Com maestria, e muitas alegorias, em A farsa de Inês Pereira, Gil Vicente apresenta um enredo capaz de envolver o espectador até hoje, passados quase quinhentos anos de sua estreia. A peça mostra um autor maduro, em pleno domínio dos recursos linguísticos, da cultura popular e dos mecanismos satíricos que caracterizavam seu teatro.

 

A peça que trabalha a partir da máxima “mais vale um asno que me carregue do que um cavalo que me derrube”, Gil Vicente conta a história da jovem Inês Pereira, que deseja se livrar de todos os tipos de trabalhos que é obrigada a fazer na casa de sua mãe, e por conta disso, decide conseguir um marido. Uma primeira tentativa é feita por intermédio da alcoviteira Lianor Vaz, que lhe indica para marido Pero Marques, aldeão simples, mas rico. Inês recusa o pretendente, considerando-o excessivamente simplório. Contata então Vidal e Latão, dois irmãos judeus que lhe conseguem o marido dos seus sonhos: Brás da Mata, escudeiro galanteador. O que não sabe é que o escudeiro, galanteador e que sabe recitar belas poesias, não tem um tostão furado.

 

A mãe de Inês lhe dá uma série de conselhos sábios, mas que são todos ignorados pela filha. Inês se casa com Brás da Mata acreditando que teria a liberdade que desejava. Brás da Mata se mostra completamente diferente do que havia feito e chega até mesmo a prender Inês em casa. Logo o rapaz é chamado para a guerra.
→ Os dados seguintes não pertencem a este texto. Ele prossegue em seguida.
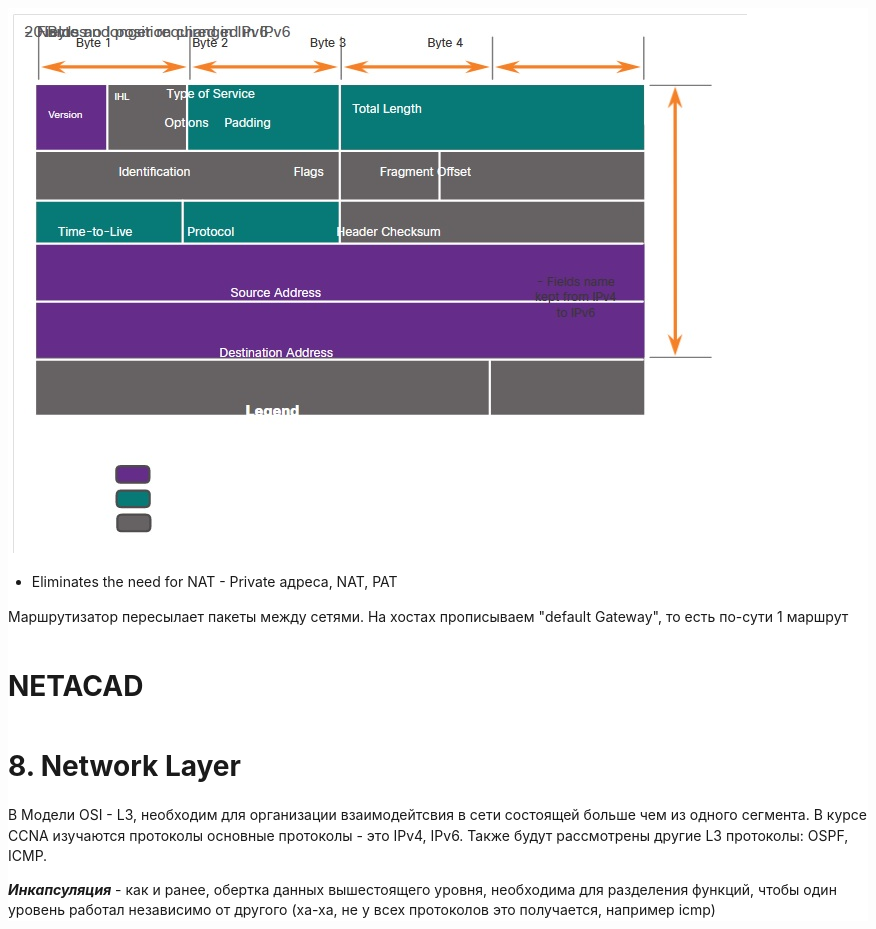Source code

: ![](./pictures/2.jpg)   
   - Eliminates the need for NAT - Private адреса, NAT, PAT

Маршрутизатор пересылает пакеты между сетями. На хостах прописываем "default Gateway", то есть по-сути 1 маршрут

# NETACAD
# 8. Network Layer
В Модели OSI - L3, необходим для организации взаимодейтсвия в сети состоящей больше чем из одного сегмента. В курсе CCNA изучаются протоколы основные протоколы - это IPv4, IPv6. Также будут рассмотрены другие L3 протоколы: OSPF, ICMP.

___Инкапсуляция___ - как и ранее, обертка данных вышестоящего уровня, необходима для разделения функций, чтобы один уровень работал независимо от другого (ха-ха, не у всех протоколов это получается, например icmp)
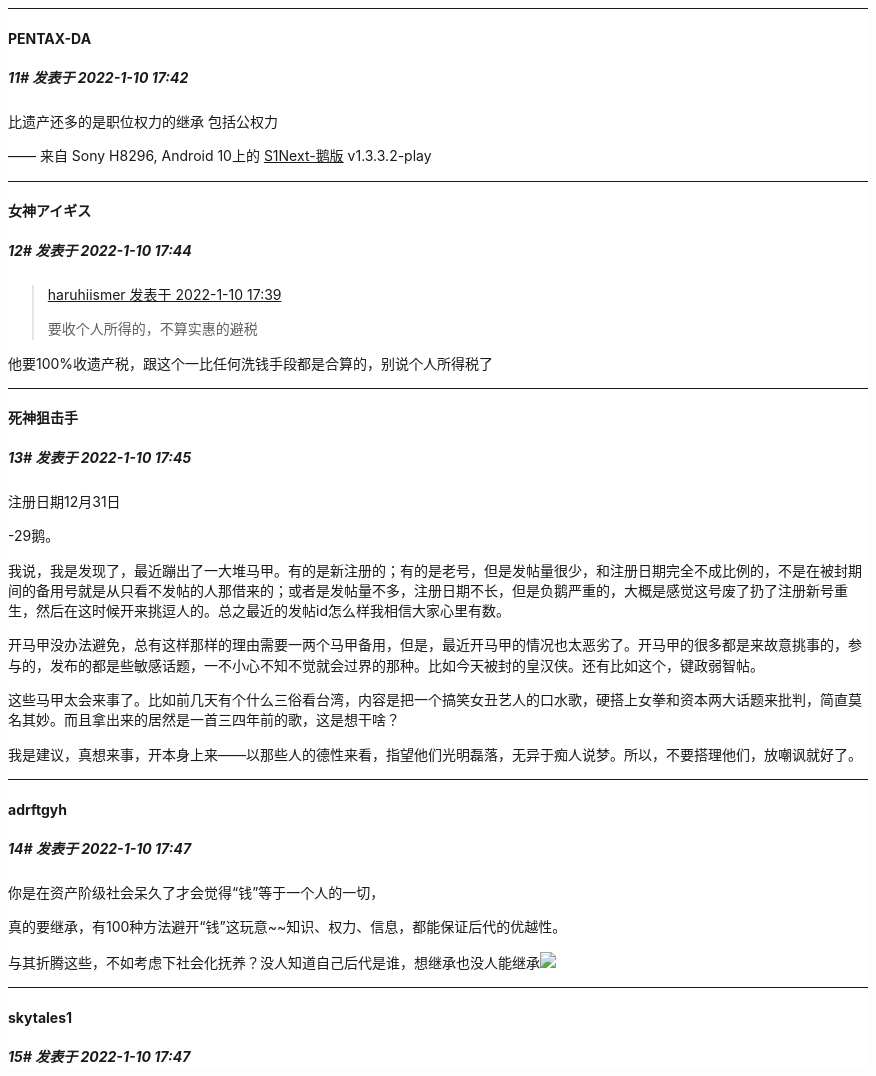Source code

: *****

####  PENTAX-DA  
##### 11#       发表于 2022-1-10 17:42

比遗产还多的是职位权力的继承
包括公权力

—— 来自 Sony H8296, Android 10上的 [S1Next-鹅版](https://github.com/ykrank/S1-Next/releases) v1.3.3.2-play

*****

####  女神アイギス  
##### 12#       发表于 2022-1-10 17:44

<blockquote><a href="httphttps://bbs.saraba1st.com/2b/forum.php?mod=redirect&amp;goto=findpost&amp;pid=54236510&amp;ptid=2046697" target="_blank">haruhiismer 发表于 2022-1-10 17:39</a>

要收个人所得的，不算实惠的避税</blockquote>
他要100%收遗产税，跟这个一比任何洗钱手段都是合算的，别说个人所得税了

*****

####  死神狙击手  
##### 13#       发表于 2022-1-10 17:45

注册日期12月31日

-29鹅。

我说，我是发现了，最近蹦出了一大堆马甲。有的是新注册的；有的是老号，但是发帖量很少，和注册日期完全不成比例的，不是在被封期间的备用号就是从只看不发帖的人那借来的；或者是发帖量不多，注册日期不长，但是负鹅严重的，大概是感觉这号废了扔了注册新号重生，然后在这时候开来挑逗人的。总之最近的发帖id怎么样我相信大家心里有数。

开马甲没办法避免，总有这样那样的理由需要一两个马甲备用，但是，最近开马甲的情况也太恶劣了。开马甲的很多都是来故意挑事的，参与的，发布的都是些敏感话题，一不小心不知不觉就会过界的那种。比如今天被封的皇汉侠。还有比如这个，键政弱智帖。

这些马甲太会来事了。比如前几天有个什么三俗看台湾，内容是把一个搞笑女丑艺人的口水歌，硬搭上女拳和资本两大话题来批判，简直莫名其妙。而且拿出来的居然是一首三四年前的歌，这是想干啥？

我是建议，真想来事，开本身上来——以那些人的德性来看，指望他们光明磊落，无异于痴人说梦。所以，不要搭理他们，放嘲讽就好了。

*****

####  adrftgyh  
##### 14#       发表于 2022-1-10 17:47

你是在资产阶级社会呆久了才会觉得“钱”等于一个人的一切，

真的要继承，有100种方法避开“钱”这玩意~~知识、权力、信息，都能保证后代的优越性。

与其折腾这些，不如考虑下社会化抚养？没人知道自己后代是谁，想继承也没人能继承<img src="https://static.saraba1st.com/image/smiley/face2017/067.png" referrerpolicy="no-referrer">

*****

####  skytales1  
##### 15#       发表于 2022-1-10 17:47
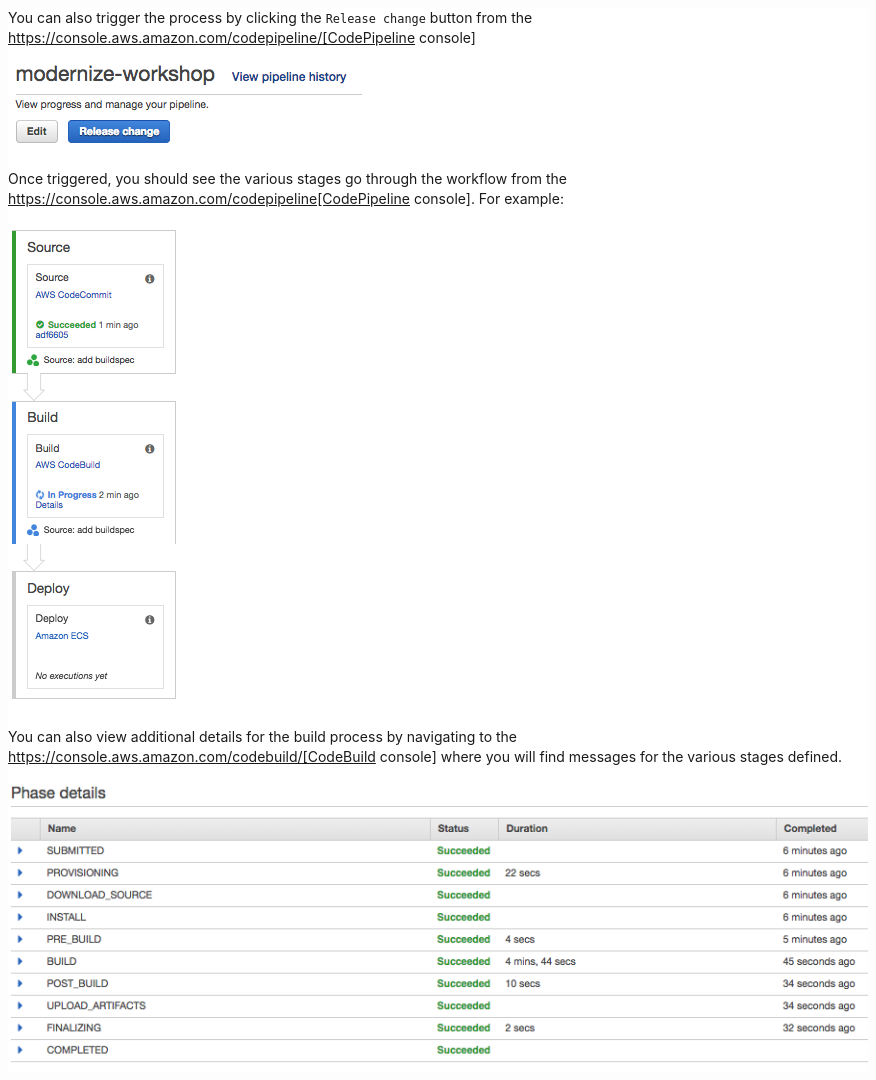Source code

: You can also trigger the process by clicking the `Release change` button from the https://console.aws.amazon.com/codepipeline/[CodePipeline console]

![cicd](../../images/cicd-05.png)

Once triggered, you should see the various stages go through the workflow from the https://console.aws.amazon.com/codepipeline[CodePipeline console]. For example:

![cicd](../../images/cicd-06.png)

You can also view additional details for the build process by navigating to the https://console.aws.amazon.com/codebuild/[CodeBuild console] where you will find messages for the various stages defined.

![cicd](../../images/cicd-07.png)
Brás da Mata morre em combate e assim,  Inês pode recuperar sua liberdade, já que ficou viúva.

 

Lianor Vaz reaparece e volta a lhe sugerir o casamento com Pero Marques. Inês acaba aceitando o marido, que faz tudo por ela. Um dia, Inês sai para passear e encontra um antigo ermitão que lhe declara amor. A jovem convence Pero a sair para passear com ela, este chega a carregar Inês no colo, para atravessar um rio. A peça termina com Inês cantando uma canção repleta de trocadilhos como “marido servo – de chifrudo”.